С пониманием, например, за кого в данном случае ты в ответе.

«ЕЩЕ И НА МАШКУ, АГА, НА ОДНУ!..»

Меньше бы стало, ага, на свете. Как это сам-то я мог упустить? Это ж о ней я в ужасной заботе топал обратно в овраг, весь в поту, с огоньком состязаясь, туда же бегущим. Метра три оставалось ему по ровне­хонькому шнуру, а мне — тридцать, по высоченной осоке.
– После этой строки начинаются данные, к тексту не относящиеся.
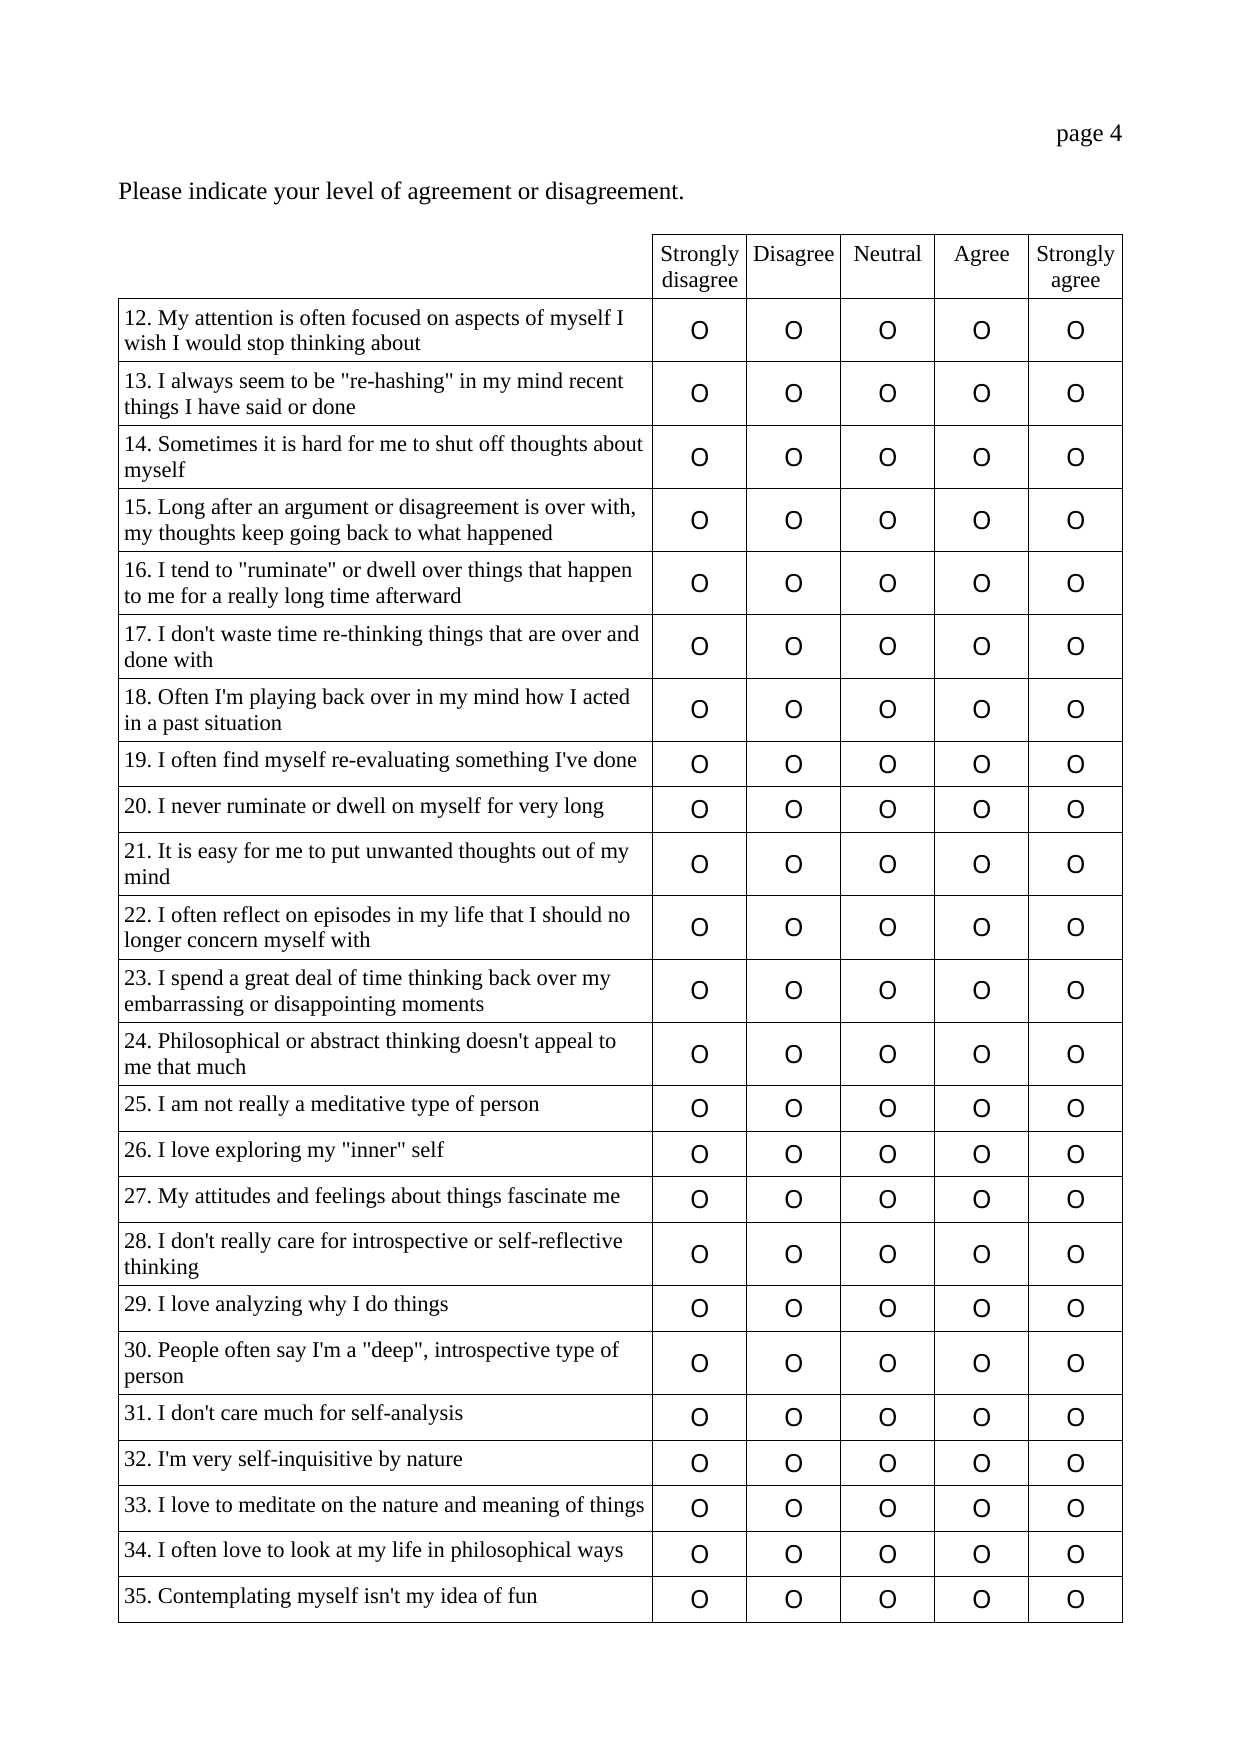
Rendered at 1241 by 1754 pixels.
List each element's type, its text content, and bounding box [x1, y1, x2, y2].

Скачками, с подлетом, как на «гигантских шагах», но без плавности той, что чарует, как в сне приятном. Тут было как в неприятном, когда в жуткой панике рвешься бежать, а ноги в свалившихся брюках увязли. Но это от спешки опять казалось, а по тому же шнуру рассчитать, так и личный рекорд на коротком отрезке поставил. В сапогах мог почетный второй свой разряд пересдать бы на мастера спорта. Окажись вместо Маш­ки в овраге — с секундомером физрук полковой. Чему тоже не очень бы стоило удивляться, поскольку спор­тивная честь для него, физрука, как известно, дороже жизни.

Глупой Машке, напротив, милей была жизнь. Спорт служил ей для сохранения шкуры. И когда над ней в воздухе шлепнул запал, Машка побила рекорд и муж­ской, дав классического козла, вокруг задранного хво­ста крутнув «бочку». После чего в раскорячку воткну­лась копытцами в землю, как вкопанная скамья, обал­дело скосив удлиненное — в предвосхищении нынешней моды — чертячьи глазищи: «Не стыдно девчонок-то обижать?» Рефлекс в ней сработал врожденный — на кнут. Длинный и с кисточкой конского волоса, оглуши­тельно хлопающий и жгущий. Каких в ее время уже, к сожалению, не плели. К нашему сожалению, а не Машки.

И вообще-то и пес бы с ней, с Машкой, ей-то как раз бы и поделом, но просто специфика нашей работы такая, что до подробностей помнится каждый произво­дительный день.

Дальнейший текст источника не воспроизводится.